▸ **WORK TASK**:
Please retype the records below exactly as they appear, but leave out the pictures.

▸ **DATA UNDER STUDY**:
·····

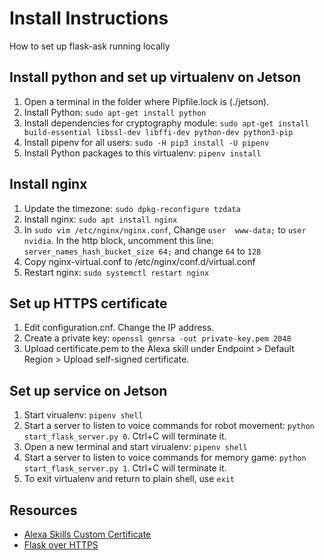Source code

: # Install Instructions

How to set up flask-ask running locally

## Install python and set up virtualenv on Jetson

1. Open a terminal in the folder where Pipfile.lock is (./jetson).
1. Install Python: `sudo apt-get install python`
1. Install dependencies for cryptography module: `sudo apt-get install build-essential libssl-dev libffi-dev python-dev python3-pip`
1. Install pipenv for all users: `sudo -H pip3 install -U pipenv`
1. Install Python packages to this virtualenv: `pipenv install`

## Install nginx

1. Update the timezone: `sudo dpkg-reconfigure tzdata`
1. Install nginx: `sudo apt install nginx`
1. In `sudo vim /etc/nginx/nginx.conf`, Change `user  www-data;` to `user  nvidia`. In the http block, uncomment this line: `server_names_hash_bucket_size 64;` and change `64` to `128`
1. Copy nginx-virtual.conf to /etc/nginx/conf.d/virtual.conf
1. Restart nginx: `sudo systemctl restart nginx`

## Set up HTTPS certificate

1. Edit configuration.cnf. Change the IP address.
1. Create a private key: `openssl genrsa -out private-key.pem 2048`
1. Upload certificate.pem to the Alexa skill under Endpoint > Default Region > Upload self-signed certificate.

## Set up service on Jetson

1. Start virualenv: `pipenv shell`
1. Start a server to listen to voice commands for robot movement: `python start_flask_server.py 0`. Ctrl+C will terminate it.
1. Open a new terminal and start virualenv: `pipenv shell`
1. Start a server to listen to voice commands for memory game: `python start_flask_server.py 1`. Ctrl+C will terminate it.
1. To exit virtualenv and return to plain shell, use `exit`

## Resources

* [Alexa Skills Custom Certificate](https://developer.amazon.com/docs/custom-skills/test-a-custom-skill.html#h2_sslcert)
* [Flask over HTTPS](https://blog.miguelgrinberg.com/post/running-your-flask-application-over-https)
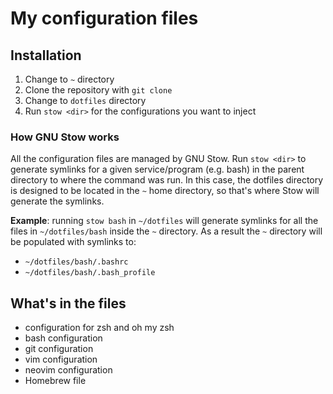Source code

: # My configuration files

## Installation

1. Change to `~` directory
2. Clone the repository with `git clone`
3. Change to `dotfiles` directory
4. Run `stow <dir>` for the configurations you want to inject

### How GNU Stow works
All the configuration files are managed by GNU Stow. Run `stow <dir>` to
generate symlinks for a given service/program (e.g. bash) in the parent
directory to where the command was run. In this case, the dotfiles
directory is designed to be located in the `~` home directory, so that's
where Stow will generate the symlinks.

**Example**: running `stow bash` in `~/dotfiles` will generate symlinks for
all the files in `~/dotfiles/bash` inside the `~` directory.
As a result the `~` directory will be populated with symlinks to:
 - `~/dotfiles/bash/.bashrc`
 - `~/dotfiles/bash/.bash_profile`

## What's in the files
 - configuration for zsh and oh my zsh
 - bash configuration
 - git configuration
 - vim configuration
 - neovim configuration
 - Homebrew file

·····

▸ **ANSWER TO THIS TASK**:
Source code

: # Install Instructions

How to set up flask-ask running locally

## Install python and set up virtualenv on Jetson

1. Open a terminal in the folder where Pipfile.lock is (./jetson).
1. Install Python: `sudo apt-get install python`
1. Install dependencies for cryptography module: `sudo apt-get install build-essential libssl-dev libffi-dev python-dev python3-pip`
1. Install pipenv for all users: `sudo -H pip3 install -U pipenv`
1. Install Python packages to this virtualenv: `pipenv install`

## Install nginx

1. Update the timezone: `sudo dpkg-reconfigure tzdata`
1. Install nginx: `sudo apt install nginx`
1. In `sudo vim /etc/nginx/nginx.conf`, Change `user  www-data;` to `user  nvidia`. In the http block, uncomment this line: `server_names_hash_bucket_size 64;` and change `64` to `128`
1. Copy nginx-virtual.conf to /etc/nginx/conf.d/virtual.conf
1. Restart nginx: `sudo systemctl restart nginx`

## Set up HTTPS certificate

1. Edit configuration.cnf. Change the IP address.
1. Create a private key: `openssl genrsa -out private-key.pem 2048`
1. Upload certificate.pem to the Alexa skill under Endpoint > Default Region > Upload self-signed certificate.

## Set up service on Jetson

1. Start virualenv: `pipenv shell`
1. Start a server to listen to voice commands for robot movement: `python start_flask_server.py 0`. Ctrl+C will terminate it.
1. Open a new terminal and start virualenv: `pipenv shell`
1. Start a server to listen to voice commands for memory game: `python start_flask_server.py 1`. Ctrl+C will terminate it.
1. To exit virtualenv and return to plain shell, use `exit`

## Resources

* [Alexa Skills Custom Certificate](https://developer.amazon.com/docs/custom-skills/test-a-custom-skill.html#h2_sslcert)
* [Flask over HTTPS](https://blog.miguelgrinberg.com/post/running-your-flask-application-over-https)
Source code

: # My configuration files

## Installation

1. Change to `~` directory
2. Clone the repository with `git clone`
3. Change to `dotfiles` directory
4. Run `stow <dir>` for the configurations you want to inject

### How GNU Stow works
All the configuration files are managed by GNU Stow. Run `stow <dir>` to
generate symlinks for a given service/program (e.g. bash) in the parent
directory to where the command was run. In this case, the dotfiles
directory is designed to be located in the `~` home directory, so that's
where Stow will generate the symlinks.

**Example**: running `stow bash` in `~/dotfiles` will generate symlinks for
all the files in `~/dotfiles/bash` inside the `~` directory.
As a result the `~` directory will be populated with symlinks to:
 - `~/dotfiles/bash/.bashrc`
 - `~/dotfiles/bash/.bash_profile`

## What's in the files
 - configuration for zsh and oh my zsh
 - bash configuration
 - git configuration
 - vim configuration
 - neovim configuration
 - Homebrew file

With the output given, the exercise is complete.